(SUPPLIED RECORDS)

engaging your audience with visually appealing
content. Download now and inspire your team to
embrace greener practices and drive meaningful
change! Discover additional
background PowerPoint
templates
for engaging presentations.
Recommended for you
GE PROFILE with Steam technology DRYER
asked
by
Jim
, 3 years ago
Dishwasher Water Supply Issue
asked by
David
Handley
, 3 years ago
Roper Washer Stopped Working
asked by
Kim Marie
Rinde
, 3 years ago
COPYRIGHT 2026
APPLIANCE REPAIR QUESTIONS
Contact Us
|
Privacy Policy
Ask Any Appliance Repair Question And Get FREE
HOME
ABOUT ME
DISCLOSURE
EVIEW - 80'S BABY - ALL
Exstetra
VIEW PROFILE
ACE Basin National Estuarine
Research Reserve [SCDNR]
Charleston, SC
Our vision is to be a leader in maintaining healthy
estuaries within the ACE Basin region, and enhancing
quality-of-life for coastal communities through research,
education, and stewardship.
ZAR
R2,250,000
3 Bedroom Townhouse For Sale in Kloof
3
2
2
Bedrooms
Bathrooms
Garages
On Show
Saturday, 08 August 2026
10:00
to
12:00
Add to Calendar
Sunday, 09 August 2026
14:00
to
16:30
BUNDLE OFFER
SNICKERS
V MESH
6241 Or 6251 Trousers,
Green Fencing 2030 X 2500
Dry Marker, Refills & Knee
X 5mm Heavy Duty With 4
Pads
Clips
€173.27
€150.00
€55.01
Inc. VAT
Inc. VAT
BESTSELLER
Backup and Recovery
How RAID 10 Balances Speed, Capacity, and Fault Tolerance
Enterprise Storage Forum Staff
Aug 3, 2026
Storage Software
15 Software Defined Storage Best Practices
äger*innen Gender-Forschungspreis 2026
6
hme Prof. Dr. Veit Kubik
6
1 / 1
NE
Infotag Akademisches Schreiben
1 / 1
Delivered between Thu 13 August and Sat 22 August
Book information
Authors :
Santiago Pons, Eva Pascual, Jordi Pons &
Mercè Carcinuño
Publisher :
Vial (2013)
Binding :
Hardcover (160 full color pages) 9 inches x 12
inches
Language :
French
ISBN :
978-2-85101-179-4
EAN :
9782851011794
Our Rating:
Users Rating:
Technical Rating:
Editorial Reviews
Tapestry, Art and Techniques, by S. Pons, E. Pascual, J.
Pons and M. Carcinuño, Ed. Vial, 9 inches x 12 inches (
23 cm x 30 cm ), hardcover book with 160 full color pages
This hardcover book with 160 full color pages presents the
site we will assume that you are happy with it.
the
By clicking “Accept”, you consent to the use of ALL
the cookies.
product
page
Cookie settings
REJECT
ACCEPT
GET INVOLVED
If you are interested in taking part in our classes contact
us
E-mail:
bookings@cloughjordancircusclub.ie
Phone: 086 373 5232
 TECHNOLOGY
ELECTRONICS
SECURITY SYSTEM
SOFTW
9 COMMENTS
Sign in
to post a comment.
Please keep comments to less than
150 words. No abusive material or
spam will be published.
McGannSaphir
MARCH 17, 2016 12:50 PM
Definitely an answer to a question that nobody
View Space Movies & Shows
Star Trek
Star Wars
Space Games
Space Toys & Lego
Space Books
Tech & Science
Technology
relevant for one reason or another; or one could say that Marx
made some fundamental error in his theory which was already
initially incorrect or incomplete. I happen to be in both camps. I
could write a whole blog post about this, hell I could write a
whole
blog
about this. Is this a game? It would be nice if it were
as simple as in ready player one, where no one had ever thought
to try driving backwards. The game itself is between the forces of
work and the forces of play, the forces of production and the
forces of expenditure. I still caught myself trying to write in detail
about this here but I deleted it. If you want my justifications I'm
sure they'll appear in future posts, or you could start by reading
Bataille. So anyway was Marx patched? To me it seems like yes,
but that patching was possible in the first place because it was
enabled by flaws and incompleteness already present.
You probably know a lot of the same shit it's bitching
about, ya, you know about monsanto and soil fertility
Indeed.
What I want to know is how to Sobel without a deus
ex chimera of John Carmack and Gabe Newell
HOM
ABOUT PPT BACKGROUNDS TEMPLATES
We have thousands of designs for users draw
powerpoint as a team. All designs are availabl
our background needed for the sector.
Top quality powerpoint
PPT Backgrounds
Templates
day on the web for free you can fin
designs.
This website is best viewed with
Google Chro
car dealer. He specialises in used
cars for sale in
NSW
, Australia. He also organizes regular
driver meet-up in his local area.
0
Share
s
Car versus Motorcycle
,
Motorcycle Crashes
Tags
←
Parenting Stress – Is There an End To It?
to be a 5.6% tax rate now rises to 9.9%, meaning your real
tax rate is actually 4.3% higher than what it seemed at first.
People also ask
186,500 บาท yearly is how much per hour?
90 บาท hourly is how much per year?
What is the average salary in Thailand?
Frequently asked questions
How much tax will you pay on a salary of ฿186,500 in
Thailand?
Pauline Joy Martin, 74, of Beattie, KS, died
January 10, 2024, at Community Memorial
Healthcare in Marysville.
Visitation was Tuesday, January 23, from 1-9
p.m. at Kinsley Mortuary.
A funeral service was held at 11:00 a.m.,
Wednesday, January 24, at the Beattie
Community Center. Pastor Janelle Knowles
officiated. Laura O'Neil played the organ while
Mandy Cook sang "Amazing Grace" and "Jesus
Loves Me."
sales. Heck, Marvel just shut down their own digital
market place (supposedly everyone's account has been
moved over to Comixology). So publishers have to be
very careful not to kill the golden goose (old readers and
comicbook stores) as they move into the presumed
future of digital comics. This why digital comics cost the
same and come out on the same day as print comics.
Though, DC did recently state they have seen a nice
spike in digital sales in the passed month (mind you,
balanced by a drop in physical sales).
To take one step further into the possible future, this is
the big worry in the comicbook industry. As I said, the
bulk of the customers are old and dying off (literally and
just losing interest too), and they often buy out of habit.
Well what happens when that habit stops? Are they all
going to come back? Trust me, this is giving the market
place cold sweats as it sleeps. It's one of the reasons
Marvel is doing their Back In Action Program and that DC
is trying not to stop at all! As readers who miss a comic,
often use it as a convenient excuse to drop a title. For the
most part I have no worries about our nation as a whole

(End SUPPLIED RECORDS)

Without leaving anything out, transcribe the records above exactly.

engaging your audience with visually appealing
content. Download now and inspire your team to
embrace greener practices and drive meaningful
change! Discover additional
background PowerPoint
templates
for engaging presentations.
Recommended for you
GE PROFILE with Steam technology DRYER
asked
by
Jim
, 3 years ago
Dishwasher Water Supply Issue
asked by
David
Handley
, 3 years ago
Roper Washer Stopped Working
asked by
Kim Marie
Rinde
, 3 years ago
COPYRIGHT 2026
APPLIANCE REPAIR QUESTIONS
Contact Us
|
Privacy Policy
Ask Any Appliance Repair Question And Get FREE
HOME
ABOUT ME
DISCLOSURE
EVIEW - 80'S BABY - ALL
Exstetra
VIEW PROFILE
ACE Basin National Estuarine
Research Reserve [SCDNR]
Charleston, SC
Our vision is to be a leader in maintaining healthy
estuaries within the ACE Basin region, and enhancing
quality-of-life for coastal communities through research,
education, and stewardship.
ZAR
R2,250,000
3 Bedroom Townhouse For Sale in Kloof
3
2
2
Bedrooms
Bathrooms
Garages
On Show
Saturday, 08 August 2026
10:00
to
12:00
Add to Calendar
Sunday, 09 August 2026
14:00
to
16:30
BUNDLE OFFER
SNICKERS
V MESH
6241 Or 6251 Trousers,
Green Fencing 2030 X 2500
Dry Marker, Refills & Knee
X 5mm Heavy Duty With 4
Pads
Clips
€173.27
€150.00
€55.01
Inc. VAT
Inc. VAT
BESTSELLER
Backup and Recovery
How RAID 10 Balances Speed, Capacity, and Fault Tolerance
Enterprise Storage Forum Staff
Aug 3, 2026
Storage Software
15 Software Defined Storage Best Practices
äger*innen Gender-Forschungspreis 2026
6
hme Prof. Dr. Veit Kubik
6
1 / 1
NE
Infotag Akademisches Schreiben
1 / 1
Delivered between Thu 13 August and Sat 22 August
Book information
Authors :
Santiago Pons, Eva Pascual, Jordi Pons &
Mercè Carcinuño
Publisher :
Vial (2013)
Binding :
Hardcover (160 full color pages) 9 inches x 12
inches
Language :
French
ISBN :
978-2-85101-179-4
EAN :
9782851011794
Our Rating:
Users Rating:
Technical Rating:
Editorial Reviews
Tapestry, Art and Techniques, by S. Pons, E. Pascual, J.
Pons and M. Carcinuño, Ed. Vial, 9 inches x 12 inches (
23 cm x 30 cm ), hardcover book with 160 full color pages
This hardcover book with 160 full color pages presents the
site we will assume that you are happy with it.
the
By clicking “Accept”, you consent to the use of ALL
the cookies.
product
page
Cookie settings
REJECT
ACCEPT
GET INVOLVED
If you are interested in taking part in our classes contact
us
E-mail:
bookings@cloughjordancircusclub.ie
Phone: 086 373 5232
 TECHNOLOGY
ELECTRONICS
SECURITY SYSTEM
SOFTW
9 COMMENTS
Sign in
to post a comment.
Please keep comments to less than
150 words. No abusive material or
spam will be published.
McGannSaphir
MARCH 17, 2016 12:50 PM
Definitely an answer to a question that nobody
View Space Movies & Shows
Star Trek
Star Wars
Space Games
Space Toys & Lego
Space Books
Tech & Science
Technology
relevant for one reason or another; or one could say that Marx
made some fundamental error in his theory which was already
initially incorrect or incomplete. I happen to be in both camps. I
could write a whole blog post about this, hell I could write a
whole
blog
about this. Is this a game? It would be nice if it were
as simple as in ready player one, where no one had ever thought
to try driving backwards. The game itself is between the forces of
work and the forces of play, the forces of production and the
forces of expenditure. I still caught myself trying to write in detail
about this here but I deleted it. If you want my justifications I'm
sure they'll appear in future posts, or you could start by reading
Bataille. So anyway was Marx patched? To me it seems like yes,
but that patching was possible in the first place because it was
enabled by flaws and incompleteness already present.
You probably know a lot of the same shit it's bitching
about, ya, you know about monsanto and soil fertility
Indeed.
What I want to know is how to Sobel without a deus
ex chimera of John Carmack and Gabe Newell
HOM
ABOUT PPT BACKGROUNDS TEMPLATES
We have thousands of designs for users draw
powerpoint as a team. All designs are availabl
our background needed for the sector.
Top quality powerpoint
PPT Backgrounds
Templates
day on the web for free you can fin
designs.
This website is best viewed with
Google Chro
car dealer. He specialises in used
cars for sale in
NSW
, Australia. He also organizes regular
driver meet-up in his local area.
0
Share
s
Car versus Motorcycle
,
Motorcycle Crashes
Tags
←
Parenting Stress – Is There an End To It?
to be a 5.6% tax rate now rises to 9.9%, meaning your real
tax rate is actually 4.3% higher than what it seemed at first.
People also ask
186,500 บาท yearly is how much per hour?
90 บาท hourly is how much per year?
What is the average salary in Thailand?
Frequently asked questions
How much tax will you pay on a salary of ฿186,500 in
Thailand?
Pauline Joy Martin, 74, of Beattie, KS, died
January 10, 2024, at Community Memorial
Healthcare in Marysville.
Visitation was Tuesday, January 23, from 1-9
p.m. at Kinsley Mortuary.
A funeral service was held at 11:00 a.m.,
Wednesday, January 24, at the Beattie
Community Center. Pastor Janelle Knowles
officiated. Laura O'Neil played the organ while
Mandy Cook sang "Amazing Grace" and "Jesus
Loves Me."
sales. Heck, Marvel just shut down their own digital
market place (supposedly everyone's account has been
moved over to Comixology). So publishers have to be
very careful not to kill the golden goose (old readers and
comicbook stores) as they move into the presumed
future of digital comics. This why digital comics cost the
same and come out on the same day as print comics.
Though, DC did recently state they have seen a nice
spike in digital sales in the passed month (mind you,
balanced by a drop in physical sales).
To take one step further into the possible future, this is
the big worry in the comicbook industry. As I said, the
bulk of the customers are old and dying off (literally and
just losing interest too), and they often buy out of habit.
Well what happens when that habit stops? Are they all
going to come back? Trust me, this is giving the market
place cold sweats as it sleeps. It's one of the reasons
Marvel is doing their Back In Action Program and that DC
is trying not to stop at all! As readers who miss a comic,
often use it as a convenient excuse to drop a title. For the
most part I have no worries about our nation as a whole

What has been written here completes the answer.